For-profit colleges began a resurgence in 1972 with the reauthorization of the Higher Education Act that increased the amount of government student aid available to for-profit schools. In 1976 the University of Phoenix opened, drastically changing the landscape by utilizing online learning and targeting working-class adults (a group who did not have easy access to higher education in the 1970s). In 1993, the University of Phoenix went public, as the Apollo Group, with booming stock prices demonstrating a for-profit college could be a highly lucrative business. By 2010, for-profit colleges expanded to 12% of higher education attendance and took in roughly 25% of National federal student aid dollars (or roughly 32 billion). After 2010, enrollment in for-profit colleges declined, dropping 40% by 2015, as the Obama administration increased accountability for for-profit institutions threatening to deny federal aid to programs for low graduation rates, making false promises, and encouraging high student debt resulting in defaults. Today, with declining enrollment, several for-profit colleges have closed, and even Apollo Group recently re-privatized.
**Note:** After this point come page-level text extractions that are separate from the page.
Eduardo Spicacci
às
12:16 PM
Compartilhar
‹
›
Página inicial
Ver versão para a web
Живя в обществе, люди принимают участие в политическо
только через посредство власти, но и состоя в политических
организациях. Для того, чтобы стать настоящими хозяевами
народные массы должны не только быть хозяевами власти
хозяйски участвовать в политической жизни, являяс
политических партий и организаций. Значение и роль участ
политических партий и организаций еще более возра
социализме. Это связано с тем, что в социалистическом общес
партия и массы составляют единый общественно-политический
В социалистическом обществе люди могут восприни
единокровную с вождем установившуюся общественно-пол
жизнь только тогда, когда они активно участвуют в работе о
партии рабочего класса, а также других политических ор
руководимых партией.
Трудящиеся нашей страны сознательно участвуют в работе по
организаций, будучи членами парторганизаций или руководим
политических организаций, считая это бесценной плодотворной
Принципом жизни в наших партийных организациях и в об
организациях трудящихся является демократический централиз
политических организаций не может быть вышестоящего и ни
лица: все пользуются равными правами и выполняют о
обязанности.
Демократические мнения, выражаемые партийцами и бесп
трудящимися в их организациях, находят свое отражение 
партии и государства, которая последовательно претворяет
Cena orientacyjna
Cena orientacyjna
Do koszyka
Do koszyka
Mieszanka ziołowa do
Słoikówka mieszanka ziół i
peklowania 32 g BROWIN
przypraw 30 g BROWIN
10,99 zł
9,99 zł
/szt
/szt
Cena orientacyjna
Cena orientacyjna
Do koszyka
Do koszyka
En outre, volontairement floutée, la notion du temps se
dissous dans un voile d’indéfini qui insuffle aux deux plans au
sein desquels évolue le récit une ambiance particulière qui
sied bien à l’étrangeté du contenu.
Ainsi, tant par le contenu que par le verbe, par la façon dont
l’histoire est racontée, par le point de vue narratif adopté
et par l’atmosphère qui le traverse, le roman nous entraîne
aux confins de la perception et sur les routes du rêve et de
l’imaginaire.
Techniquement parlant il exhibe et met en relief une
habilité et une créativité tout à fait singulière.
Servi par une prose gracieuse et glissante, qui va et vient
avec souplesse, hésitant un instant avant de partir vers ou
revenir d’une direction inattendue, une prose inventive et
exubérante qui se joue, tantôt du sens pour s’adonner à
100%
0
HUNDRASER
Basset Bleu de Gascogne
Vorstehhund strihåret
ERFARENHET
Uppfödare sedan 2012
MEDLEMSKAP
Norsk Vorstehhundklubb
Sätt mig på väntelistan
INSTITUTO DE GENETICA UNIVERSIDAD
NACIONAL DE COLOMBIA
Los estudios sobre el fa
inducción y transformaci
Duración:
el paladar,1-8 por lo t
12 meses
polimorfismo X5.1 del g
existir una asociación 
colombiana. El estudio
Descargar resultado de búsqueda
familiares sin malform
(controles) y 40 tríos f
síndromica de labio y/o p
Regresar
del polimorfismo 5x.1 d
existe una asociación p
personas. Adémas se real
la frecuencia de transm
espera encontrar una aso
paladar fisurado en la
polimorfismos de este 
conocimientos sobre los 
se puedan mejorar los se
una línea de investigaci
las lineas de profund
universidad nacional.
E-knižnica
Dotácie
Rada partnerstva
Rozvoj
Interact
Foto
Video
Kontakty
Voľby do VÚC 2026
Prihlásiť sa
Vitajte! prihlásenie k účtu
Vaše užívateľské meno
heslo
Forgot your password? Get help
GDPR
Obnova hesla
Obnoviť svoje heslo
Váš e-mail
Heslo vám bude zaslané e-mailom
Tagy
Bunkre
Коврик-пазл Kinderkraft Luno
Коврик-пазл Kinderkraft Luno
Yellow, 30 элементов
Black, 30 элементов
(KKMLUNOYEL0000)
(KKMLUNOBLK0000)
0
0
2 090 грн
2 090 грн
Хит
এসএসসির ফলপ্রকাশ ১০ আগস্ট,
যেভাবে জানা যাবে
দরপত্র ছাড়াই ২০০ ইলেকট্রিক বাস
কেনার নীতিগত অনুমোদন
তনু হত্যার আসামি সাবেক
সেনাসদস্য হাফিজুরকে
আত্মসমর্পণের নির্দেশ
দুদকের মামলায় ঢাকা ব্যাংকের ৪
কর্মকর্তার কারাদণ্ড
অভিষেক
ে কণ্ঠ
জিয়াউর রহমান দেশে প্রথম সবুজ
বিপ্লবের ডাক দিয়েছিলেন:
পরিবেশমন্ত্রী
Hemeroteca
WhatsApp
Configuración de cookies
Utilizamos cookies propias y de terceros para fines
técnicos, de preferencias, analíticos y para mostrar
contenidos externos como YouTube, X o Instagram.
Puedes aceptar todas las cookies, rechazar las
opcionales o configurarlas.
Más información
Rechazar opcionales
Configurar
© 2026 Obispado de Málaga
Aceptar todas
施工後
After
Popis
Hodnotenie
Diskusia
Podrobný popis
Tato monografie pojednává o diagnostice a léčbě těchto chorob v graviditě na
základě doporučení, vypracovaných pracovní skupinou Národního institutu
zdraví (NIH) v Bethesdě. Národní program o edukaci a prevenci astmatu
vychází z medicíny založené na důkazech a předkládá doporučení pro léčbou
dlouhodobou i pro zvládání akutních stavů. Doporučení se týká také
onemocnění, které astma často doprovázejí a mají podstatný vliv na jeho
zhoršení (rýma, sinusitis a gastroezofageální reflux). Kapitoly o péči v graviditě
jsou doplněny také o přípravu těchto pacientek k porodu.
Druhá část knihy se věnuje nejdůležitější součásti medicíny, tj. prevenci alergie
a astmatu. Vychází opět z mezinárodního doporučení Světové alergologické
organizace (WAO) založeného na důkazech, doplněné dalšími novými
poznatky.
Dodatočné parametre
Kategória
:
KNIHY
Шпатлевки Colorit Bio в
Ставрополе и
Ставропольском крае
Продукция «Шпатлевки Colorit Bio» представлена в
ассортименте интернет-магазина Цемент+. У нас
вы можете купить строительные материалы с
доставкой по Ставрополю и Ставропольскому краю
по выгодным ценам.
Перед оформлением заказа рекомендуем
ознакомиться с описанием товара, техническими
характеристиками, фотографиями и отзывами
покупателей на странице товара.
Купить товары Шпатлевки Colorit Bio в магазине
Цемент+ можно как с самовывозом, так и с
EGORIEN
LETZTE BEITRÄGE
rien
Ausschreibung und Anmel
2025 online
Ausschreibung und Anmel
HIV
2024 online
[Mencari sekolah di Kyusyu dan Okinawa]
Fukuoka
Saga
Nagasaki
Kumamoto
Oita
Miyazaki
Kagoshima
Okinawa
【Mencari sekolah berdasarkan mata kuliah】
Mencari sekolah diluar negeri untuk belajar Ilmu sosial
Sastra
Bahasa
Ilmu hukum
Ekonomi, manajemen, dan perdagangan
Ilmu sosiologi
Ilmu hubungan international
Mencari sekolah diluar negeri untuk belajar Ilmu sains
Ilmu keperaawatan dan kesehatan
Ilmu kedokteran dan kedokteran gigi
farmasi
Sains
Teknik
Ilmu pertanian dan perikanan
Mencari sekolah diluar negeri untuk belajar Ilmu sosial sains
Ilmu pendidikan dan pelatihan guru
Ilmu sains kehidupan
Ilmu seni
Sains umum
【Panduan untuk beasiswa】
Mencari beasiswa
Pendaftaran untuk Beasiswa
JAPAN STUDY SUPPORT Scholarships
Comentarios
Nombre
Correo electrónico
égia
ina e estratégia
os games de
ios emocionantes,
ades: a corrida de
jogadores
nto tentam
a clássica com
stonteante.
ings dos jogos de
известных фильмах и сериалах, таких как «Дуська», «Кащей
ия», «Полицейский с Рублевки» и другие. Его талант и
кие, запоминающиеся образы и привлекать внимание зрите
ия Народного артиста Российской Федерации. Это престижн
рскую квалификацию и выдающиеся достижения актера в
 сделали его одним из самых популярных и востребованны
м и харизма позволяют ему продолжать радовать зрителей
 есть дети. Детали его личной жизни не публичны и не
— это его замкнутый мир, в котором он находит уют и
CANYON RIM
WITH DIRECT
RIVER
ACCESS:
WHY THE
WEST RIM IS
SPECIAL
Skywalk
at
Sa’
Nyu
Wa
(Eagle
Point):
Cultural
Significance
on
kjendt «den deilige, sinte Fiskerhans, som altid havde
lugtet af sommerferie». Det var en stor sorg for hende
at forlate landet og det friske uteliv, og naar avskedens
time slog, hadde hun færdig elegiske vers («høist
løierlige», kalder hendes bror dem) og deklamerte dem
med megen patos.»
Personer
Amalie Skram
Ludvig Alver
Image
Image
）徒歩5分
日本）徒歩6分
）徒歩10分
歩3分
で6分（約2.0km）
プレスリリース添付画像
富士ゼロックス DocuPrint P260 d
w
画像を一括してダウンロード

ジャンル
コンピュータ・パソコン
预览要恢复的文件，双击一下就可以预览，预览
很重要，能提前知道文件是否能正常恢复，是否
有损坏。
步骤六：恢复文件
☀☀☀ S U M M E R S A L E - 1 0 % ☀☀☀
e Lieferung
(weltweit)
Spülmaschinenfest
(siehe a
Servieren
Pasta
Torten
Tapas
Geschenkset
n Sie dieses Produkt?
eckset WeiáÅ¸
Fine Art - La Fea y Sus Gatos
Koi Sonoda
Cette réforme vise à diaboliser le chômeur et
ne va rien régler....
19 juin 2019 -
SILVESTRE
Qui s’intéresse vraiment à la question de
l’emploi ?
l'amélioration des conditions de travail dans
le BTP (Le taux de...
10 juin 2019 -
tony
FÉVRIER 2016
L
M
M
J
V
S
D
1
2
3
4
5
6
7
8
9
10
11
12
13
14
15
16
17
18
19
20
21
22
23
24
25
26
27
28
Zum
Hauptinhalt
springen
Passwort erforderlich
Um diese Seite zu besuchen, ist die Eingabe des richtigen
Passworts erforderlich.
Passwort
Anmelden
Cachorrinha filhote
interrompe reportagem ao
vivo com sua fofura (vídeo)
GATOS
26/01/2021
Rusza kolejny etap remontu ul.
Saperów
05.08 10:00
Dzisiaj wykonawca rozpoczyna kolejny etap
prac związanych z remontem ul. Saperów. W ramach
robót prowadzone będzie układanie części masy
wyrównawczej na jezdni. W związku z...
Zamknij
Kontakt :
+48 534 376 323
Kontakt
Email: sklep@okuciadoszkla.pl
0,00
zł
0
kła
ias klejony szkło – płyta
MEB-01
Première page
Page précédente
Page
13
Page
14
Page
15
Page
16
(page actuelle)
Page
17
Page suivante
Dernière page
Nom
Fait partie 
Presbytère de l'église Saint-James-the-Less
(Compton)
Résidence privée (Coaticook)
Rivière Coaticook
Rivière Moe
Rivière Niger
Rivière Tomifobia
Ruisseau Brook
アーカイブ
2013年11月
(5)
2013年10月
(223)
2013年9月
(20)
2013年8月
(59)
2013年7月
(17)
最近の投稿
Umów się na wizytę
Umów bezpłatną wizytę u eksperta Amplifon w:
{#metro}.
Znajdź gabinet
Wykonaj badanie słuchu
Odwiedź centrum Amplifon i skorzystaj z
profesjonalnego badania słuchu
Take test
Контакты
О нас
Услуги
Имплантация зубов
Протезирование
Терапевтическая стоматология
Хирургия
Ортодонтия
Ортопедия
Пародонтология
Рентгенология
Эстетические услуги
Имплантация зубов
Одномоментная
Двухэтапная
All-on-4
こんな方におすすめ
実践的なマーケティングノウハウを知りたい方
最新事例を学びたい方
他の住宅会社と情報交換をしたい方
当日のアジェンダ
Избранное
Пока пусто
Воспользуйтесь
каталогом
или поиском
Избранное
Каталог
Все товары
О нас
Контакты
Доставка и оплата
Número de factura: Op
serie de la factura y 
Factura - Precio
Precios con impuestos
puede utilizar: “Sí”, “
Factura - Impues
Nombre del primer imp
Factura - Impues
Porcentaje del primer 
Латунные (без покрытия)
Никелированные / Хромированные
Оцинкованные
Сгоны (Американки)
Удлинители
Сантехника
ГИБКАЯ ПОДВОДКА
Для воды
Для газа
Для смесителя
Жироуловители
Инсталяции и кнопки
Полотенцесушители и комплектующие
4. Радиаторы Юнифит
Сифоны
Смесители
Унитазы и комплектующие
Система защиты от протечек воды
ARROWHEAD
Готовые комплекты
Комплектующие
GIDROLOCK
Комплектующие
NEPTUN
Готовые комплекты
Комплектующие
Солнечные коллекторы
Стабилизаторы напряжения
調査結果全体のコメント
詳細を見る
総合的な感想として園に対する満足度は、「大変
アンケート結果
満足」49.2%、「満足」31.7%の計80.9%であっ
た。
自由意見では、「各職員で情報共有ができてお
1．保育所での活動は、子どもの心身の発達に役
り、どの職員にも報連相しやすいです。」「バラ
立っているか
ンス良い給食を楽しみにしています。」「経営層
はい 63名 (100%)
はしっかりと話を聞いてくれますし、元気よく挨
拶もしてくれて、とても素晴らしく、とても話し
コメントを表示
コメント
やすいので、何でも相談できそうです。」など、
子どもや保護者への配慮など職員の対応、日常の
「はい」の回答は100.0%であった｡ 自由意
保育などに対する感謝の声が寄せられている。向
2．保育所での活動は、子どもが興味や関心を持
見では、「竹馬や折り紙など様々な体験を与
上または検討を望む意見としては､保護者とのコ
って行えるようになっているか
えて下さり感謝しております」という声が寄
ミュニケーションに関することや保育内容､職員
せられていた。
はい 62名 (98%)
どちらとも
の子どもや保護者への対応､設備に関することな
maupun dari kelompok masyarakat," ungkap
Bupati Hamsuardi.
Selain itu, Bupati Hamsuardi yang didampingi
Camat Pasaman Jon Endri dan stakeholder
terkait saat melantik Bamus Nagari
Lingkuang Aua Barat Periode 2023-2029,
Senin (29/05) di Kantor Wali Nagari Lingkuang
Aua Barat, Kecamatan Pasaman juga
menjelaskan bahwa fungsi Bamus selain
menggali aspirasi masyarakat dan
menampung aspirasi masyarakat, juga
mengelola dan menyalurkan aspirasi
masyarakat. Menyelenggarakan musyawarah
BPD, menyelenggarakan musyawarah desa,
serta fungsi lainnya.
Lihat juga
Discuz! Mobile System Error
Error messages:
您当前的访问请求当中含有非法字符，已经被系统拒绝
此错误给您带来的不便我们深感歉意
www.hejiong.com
Demographics of For-Profit Colleges

The majority of students who attend for-profit colleges are students of color, low-income students, military veterans, and/or older students (median age of attendance is around 27). For example, students of color make up 55% of graduate students at for-profit schools and just 30% of graduate students at public schools; and according to a Pell Institute 2015 study, lower-income students of color were 3.5 times more likely to attend a for-profit college than not-for-profit public or private institution. Despite enrolling more students from lower income backgrounds, for-profit colleges actually cost more to attend ($15,130 per year) than public 2-year schools ($3,264 per year) and 4 years schools ($8,893 per year).  Interestingly, for-profit colleges also spend more on advertising than on academics according to a United States Senate 2012 report. As such, outcomes are worse at for-profit colleges, with average program completion rates for black students falling to 16% (versus black student completion rates of 39-45% at private not-for-profit and public institutions respectively), additionally, for-profit students default at 4-times the rate of students who attend public 2-year colleges, and even after controlling for socioeconomic status students who graduate from for-profit colleges are less likely to be employed after graduation than peers at other schools. Furthermore, their earnings are, on average, lower. At its core for-profit college issues are equity issues.

High Expectations and Racial Equity

We know for-profit schools cost more for students and prepare them for less. We know that there are a disproportionate number of students of color and students from lower-income families attending for-profit colleges. And we know attendance at for-profit colleges is declining. Therefore, we know who DeVos easing oversight on for-profit colleges effects most: students of color, poorer students, poorer students of color, and the investors of companies like the Apollo Group. But a bigger question is: why is there an appetite for for-profit colleges amongst students of color and poorer students to begin with? Yes, there is fraudulent advertising targeting these groups that will most likely increase now, but there are other factors at play as well.

Advocates of for-profit colleges argue the increase in for-profit schools over the last two decades suggests America’s nonprofit colleges are failing to fully meet the people’s needs; however, is it just nonprofit colleges failing to meet people's needs, or is it the failure of access to quality k-12 public education which prepares students to see through false advertising; to prepare students of color for more than the school and prison nexus; and to prepare students to gain access to what were primarily wealthy white institutions for 100’s of years.  It’s possible the for-profit colleges' bubble may have burst, and DeVos’s easing of oversight may not be enough to bring the bubble back; regardless, this decision leads one to question what other levers of positive change regarding equity in k-12 education are being minimized by the Department of Education.